Acute myeloid leukemia is a cancer that starts in bone marrow and can spread to the bloodstream and other parts of the body. With a compromised immune system, a person with this type of leukemia could die from complications from other diseases.

As a treatment for leukemia, chemotherapy on its own is only moderately effective: Leukemia fails to go into remission in about 1 in 3 patients following chemotherapy, according to the American Cancer Society. And about half of people with the disease who can experience a relapse – usually within two years after treatment – usually because cancer can not reach cancer cells in bone marrow.

The UCLA-led research aims to solve the problem by devising a method to deliver medicine directly to the bone marrow. The approach, termed "cell combination drug delivery," is the first to link two different cells together for therapeutic purposes.

"This platelet is a delivery truck," Dr. Gu explained. "We can package drugs or immune system boosters on the cell surface of platelets, and have them activated to the target site inside the body."
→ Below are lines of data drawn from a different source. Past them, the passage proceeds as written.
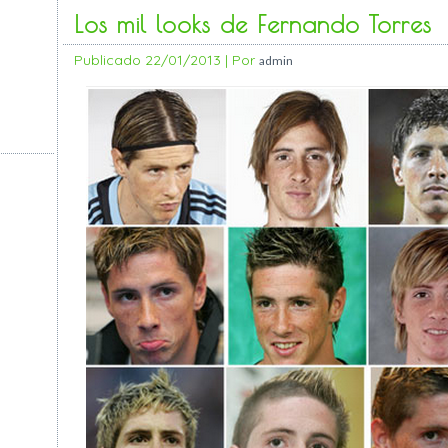
Los mil looks de Fernando Torres
Publicado
22/01/2013
|
Por
admin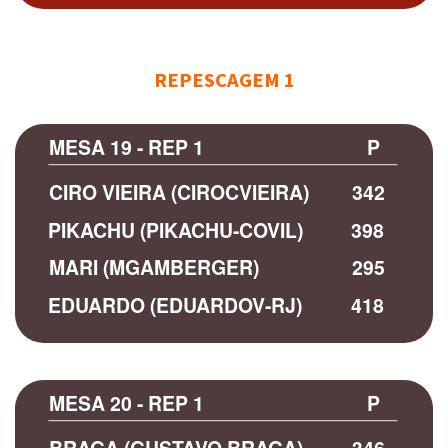
REPESCAGEM 1
MESA 19 - REP 1
P
CIRO VIEIRA (CIROCVIEIRA)
342
PIKACHU (PIKACHU-COVIL)
398
MARI (MGAMBERGER)
295
EDUARDO (EDUARDOV-RJ)
418
MESA 20 - REP 1
P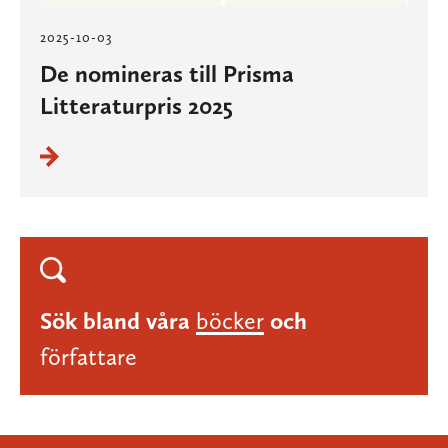
2025-10-03
De nomineras till Prisma
Litteraturpris 2025
Sök bland våra
böcker
och
författare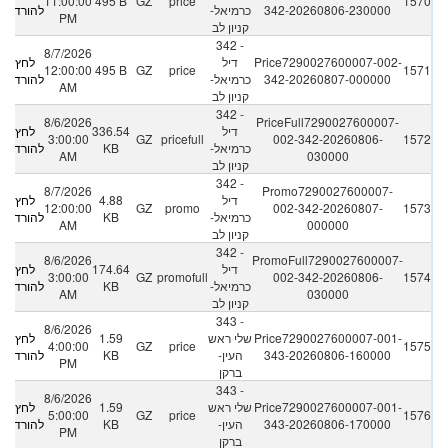
11:00:00
495 B
GZ
price
1570
342-20260806-230000
כרמיאל-
להורדה
PM
קניון לב
342 -
8/7/2026
Price7290027600007-002-
דיל
לחץ
12:00:00
495 B
GZ
price
1571
342-20260807-000000
כרמיאל-
להורדה
AM
קניון לב
342 -
8/6/2026
PriceFull7290027600007-
דיל
336.54
לחץ
3:00:00
GZ
pricefull
002-342-20260806-
1572
כרמיאל-
KB
להורדה
AM
030000
קניון לב
342 -
8/7/2026
Promo7290027600007-
דיל
4.88
לחץ
12:00:00
GZ
promo
002-342-20260807-
1573
כרמיאל-
KB
להורדה
AM
000000
קניון לב
342 -
8/6/2026
PromoFull7290027600007-
דיל
174.64
לחץ
3:00:00
GZ
promofull
002-342-20260806-
1574
כרמיאל-
KB
להורדה
AM
030000
קניון לב
343 -
8/6/2026
Price7290027600007-001-
שלי ראש
1.59
לחץ
4:00:00
GZ
price
1575
343-20260806-160000
העין-
KB
להורדה
PM
ברקן
343 -
8/6/2026
Price7290027600007-001-
שלי ראש
1.59
לחץ
5:00:00
GZ
price
1576
343-20260806-170000
העין-
KB
להורדה
PM
ברקן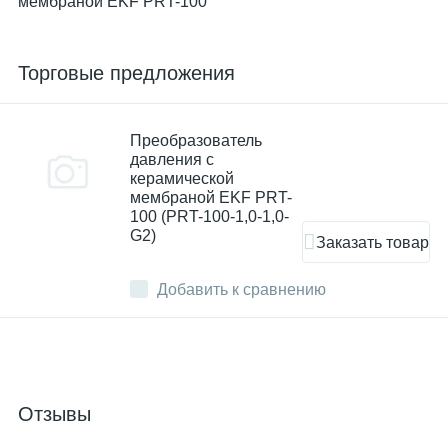
мембраной EKF PRT-100
Торговые предложения
Преобразователь
давления с
керамической
мембраной EKF PRT-
100 (PRT-100-1,0-1,0-
G2)
Заказать товар
Добавить к сравнению
Отзывы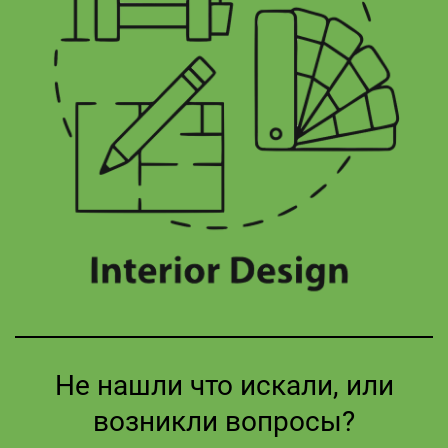
Не нашли что искали, или
возникли вопросы?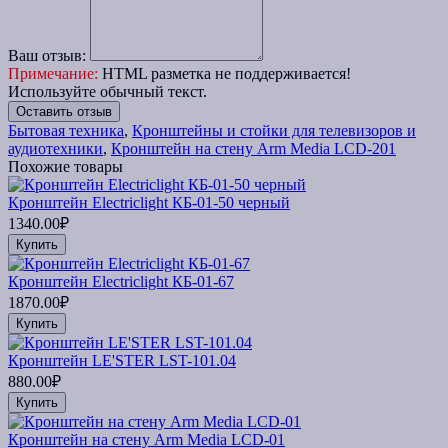
Ваш отзыв:
Примечание:
HTML разметка не поддерживается!
Используйте обычный текст.
Оставить отзыв
Бытовая техника
,
Кронштейны и стойки для телевизоров и
аудиотехники
,
Кронштейн на стену Arm Media LCD-201
Похожие товары
Кронштейн Electriclight КБ-01-50 черный
1340.00₽
Купить
Кронштейн Electriclight КБ-01-67
1870.00₽
Купить
Кронштейн LE'STER LST-101.04
880.00₽
Купить
Кронштейн на стену Arm Media LCD-01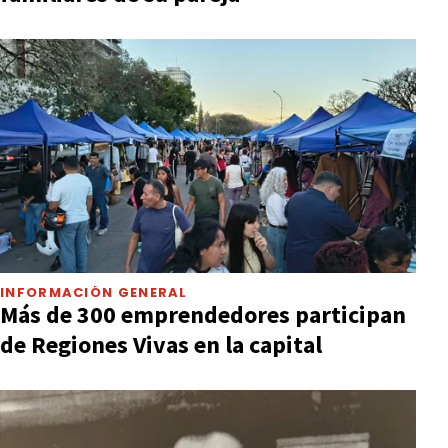
INFORMACIÓN GENERAL
Más de 300 emprendedores participan
de Regiones Vivas en la capital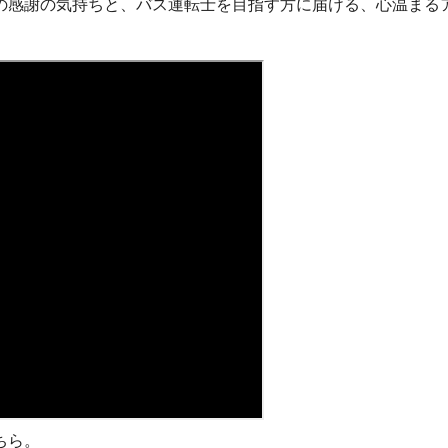
の感謝の気持ちと、バス運転士を目指す方に届ける、心温まる
ちら。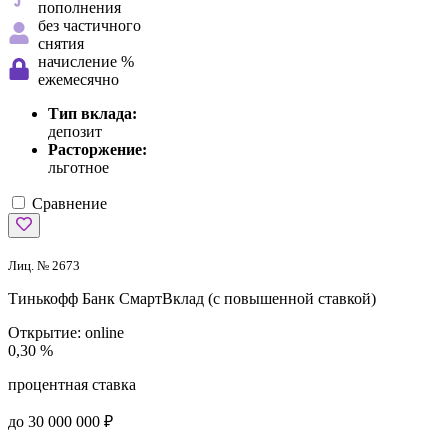
пополнения
без частичного
снятия
начисление %
ежемесячно
Тип вклада:
депозит
Расторжение:
льготное
Сравнение
Лиц. № 2673
Тинькофф Банк
СмартВклад (с повышенной ставкой)
Открытие:
online
0,30 %
процентная ставка
до 30 000 000 ₽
The HSC part of the cell combination can find its way into the marrow through specific chemical signals. "The hematopoietic stem cells are a homing signal to the bone marrow," Dr. Noany Quanyin, Ph.D., a lead author of the paper and a doctoral student in Dr. Gu's research group. "Once the stem cells guide the cells into the marrow, the platelets can be activated, they release immunotherapy cargoes inside the marrow to facilitate the body's own defenses, in this case T cells, to kill leukemia cells."

The researchers indicated that they plan to continue studying the approach to potential therapy for leukemia and other diseases. They emphasized that by taking advantage of the homing capability of HSCs and in situ Activation of platelets for the enhanced delivery of a checkpoint inhibitor, their combination-mediated drug delivery strategy could significantly increase the therapeutic efficacy of checkpoint blockade.